At each beach, I started out telling myself that I will only pick up the ‘very unusual one’. But before I know it there I am, pockets full, hands full, no more room….until the next walk. On this outing the only thing missing was the occasional addition of the shell that one of my sons knew I couldn’t live without. Off on their own adventures now, I missed their contributions to my obsession.
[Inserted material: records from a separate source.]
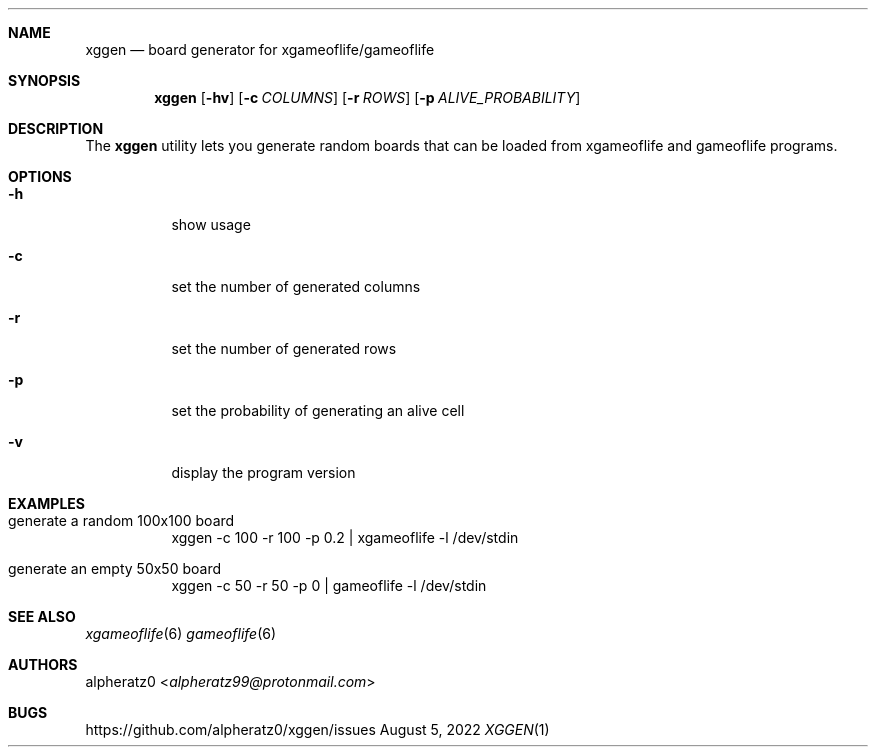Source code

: .Dd August 5, 2022
.Dt XGGEN 1
.Sh NAME
.Nm xggen
.Nd board generator for xgameoflife/gameoflife
.Sh SYNOPSIS
.Nm
.Op Fl hv
.Op Fl c Ar COLUMNS
.Op Fl r Ar ROWS
.Op Fl p Ar ALIVE_PROBABILITY
.Sh DESCRIPTION
The
.Nm
utility lets you generate random boards that can be loaded from xgameoflife and gameoflife programs.
.Sh OPTIONS
.Bl -tag -width indent
.It Fl h
show usage
.It Fl c
set the number of generated columns
.It Fl r
set the number of generated rows
.It Fl p
set the probability of generating an alive cell
.It Fl v
display the program version
.El
.Sh EXAMPLES
.Bl -tag -width indent
.It generate a random 100x100 board
xggen -c 100 -r 100 -p 0.2 | xgameoflife -l /dev/stdin
.It generate an empty 50x50 board
xggen -c 50 -r 50 -p 0 | gameoflife -l /dev/stdin
.El
.Sh SEE ALSO
.Xr xgameoflife 6
.Xr gameoflife 6
.Sh AUTHORS
.An alpheratz0 Aq Mt alpheratz99@protonmail.com
.Sh BUGS
https://github.com/alpheratz0/xggen/issues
At baptism we often use shells to remind us of the vast bodies of water that nurture us, nourish us, connect us,cleanse us, give us life. This Earth on which we travel is mostly water, a shell of sorts on which we ride, tucked into its curves and crannies, we listen for the whoosh of its water within our ears, within our heart.  We grow and outgrow, abandon our shell homes and take on new ones. Yet this Earth home remains constant,true. Perhaps that is what draws us to these jewels we find when the tides deliver them at our feet. Bending down, we reach out and pick up and we remember. Young ones new to this earth tuck an oyster shell in a pocket and remember. Those full of the promise of what is yet to be press a scallop shell into the hand of another young one and remember. Reaching down and saving a conch shell from being drawn back into the tide, those who have walked the beach many years, remember.

And so it goes……………..on and on and on.